Pappas, Clay build momentum toward decathlon
GEORGIOUPOLI, Greece -- Tom Pappas is rebounding from a disappointing U.S. Olympic trials. Bryan Clay wants to build on the momentum of his surprising triumph there.
The two U.S. medal contenders in that most demanding of track and field events, the decathlon, are taking it easy -- more or less -- for a few days in Crete before heading to Athens.
"At the world championships or for another big meet, maybe a night before or two nights before, you have a hard time sleeping," Pappas said."This meet, it seems like, it's already been keeping me up for two weeks now. I have a hard time going to bed."
Pappas is the reigning world champion. He is on the cover of the USA Track & Field media guide, holding the American flag above his broad shoulders after his victory last year in Paris. Clay burst onto the scene by beating Pappas at the U.S. trials, and feels he's barely hinted at his potential.
Pappas left his usual Tennessee training grounds and sought some outside help after his flat performance at the trials, where his score of 8,517 was 267 off his personal best of 8,784 set at the U.S. championships last year.
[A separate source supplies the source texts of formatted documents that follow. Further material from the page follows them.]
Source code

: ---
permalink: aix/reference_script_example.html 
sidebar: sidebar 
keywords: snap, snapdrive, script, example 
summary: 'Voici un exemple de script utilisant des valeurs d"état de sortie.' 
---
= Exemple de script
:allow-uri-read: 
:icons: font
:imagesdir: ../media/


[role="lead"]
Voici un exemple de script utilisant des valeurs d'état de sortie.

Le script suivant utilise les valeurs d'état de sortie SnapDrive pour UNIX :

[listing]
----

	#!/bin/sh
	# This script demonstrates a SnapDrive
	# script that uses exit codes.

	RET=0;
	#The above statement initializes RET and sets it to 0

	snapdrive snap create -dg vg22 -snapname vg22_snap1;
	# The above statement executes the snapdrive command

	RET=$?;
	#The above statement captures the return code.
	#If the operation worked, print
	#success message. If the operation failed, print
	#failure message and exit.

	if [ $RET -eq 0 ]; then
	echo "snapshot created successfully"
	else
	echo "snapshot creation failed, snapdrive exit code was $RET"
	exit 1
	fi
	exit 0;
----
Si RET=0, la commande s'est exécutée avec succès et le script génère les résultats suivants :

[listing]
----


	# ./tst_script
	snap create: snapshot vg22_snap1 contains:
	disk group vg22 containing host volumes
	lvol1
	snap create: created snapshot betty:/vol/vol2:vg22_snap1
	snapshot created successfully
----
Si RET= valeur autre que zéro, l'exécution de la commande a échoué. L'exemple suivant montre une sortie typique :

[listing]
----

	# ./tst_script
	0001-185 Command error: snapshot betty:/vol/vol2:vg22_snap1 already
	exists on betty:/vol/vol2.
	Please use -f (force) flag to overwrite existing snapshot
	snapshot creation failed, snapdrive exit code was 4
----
He sought help from Kip Janvrin, a former top decathlete who now is track and field coach at Central Missouri State.
Pappas looked happy and at ease when he arrived at the U.S. pre-Olympic training camp after participating in Friday night's opening ceremony in Athens.
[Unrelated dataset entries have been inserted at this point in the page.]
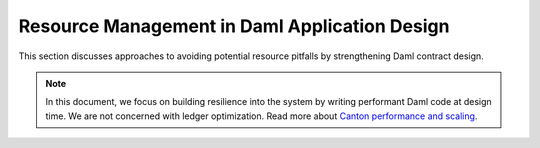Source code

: .. Copyright (c) 2022 Digital Asset (Switzerland) GmbH and/or its affiliates. All rights reserved.
.. SPDX-License-Identifier: Apache-2.0

Resource Management in Daml Application Design
##############################################

This section discusses approaches to avoiding potential resource pitfalls by strengthening Daml contract design. 

.. note::
    
    In this document, we focus on building resilience into the system by writing performant Daml code at design time. We are not concerned with ledger optimization. Read more about `Canton performance and scaling <../../canton/usermanual/performance.html>`__.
"I know I'm capable of scoring a lot of points," he said. `"The hard part for me in getting over the trials is I felt I was ready for a personal best, and to only score 85 (hundred), it was `What happened? What went wrong?' I know I'm in good shape. I guess every now and then you're going to have an off meet."
Pappas said he's healthy other than a sore right wrist that has bothered him the last couple of months.
"The only time it bothers me is in the shot put," he said Sunday."We actually threw this morning and I threw pretty well. It's probably the best it felt in a long time. Even though it felt pretty good, I'll probably get a cortisone shot in a couple of days."
Pappas already is something of a hero in Greece because of his Greek heritage, even though he had never set foot in the country before last week. He has an endorsement deal with a Greek bank that paid for his family coming to the games.
Pappas figures it's a four-man battle for the gold. At the top of the list is Roman Sebrle of the Czech Republic, the world record-holder who Pappas dethroned as world champion last year. Sebrle beat Pappas at the annual elite meet in Goetzis, Austria, this year. Pappas said Erki Nool of Estonia, the 2000 Olympic gold medallist, also remains a threat.
Then there's Clay, the 24-year-old upstart from Hawaii whose 8,660 points at the U.S. trials in Sacramento ranks third on the world list this year.
"Everything's feeling really good," Clay said."I feel healthy. I feel better than I did going into the trials."
Clay's biggest concern is avoiding injury. He felt he was ready for a breakthrough at last year's world championships, then dropped out after five events because of a hamstring injury. He tweaked his hamstring again in the 100 meters, the decathlon's first event, at this year's Olympic trials, but managed to make it through the remaining nine events --two of them with personal bests.
"Once I get through the first events, I think it's just going to be money from there," he said.
Clay's confidence is soaring after his victory in Sacramento, especially knowing that there were several events he could have been better in. He knows, too, that he's an unknown to most of those who will tune in to watch next week.
"I think when it comes down to media and stuff like that, yeah, people don't pay me much attention," he said."But if you're talking to people that know the event or follow the event --or even people that know me and have followed my career --I think they'll tell you otherwise.
"They know that this is going to be a big meet for me. I think it's going to be a lot of fun."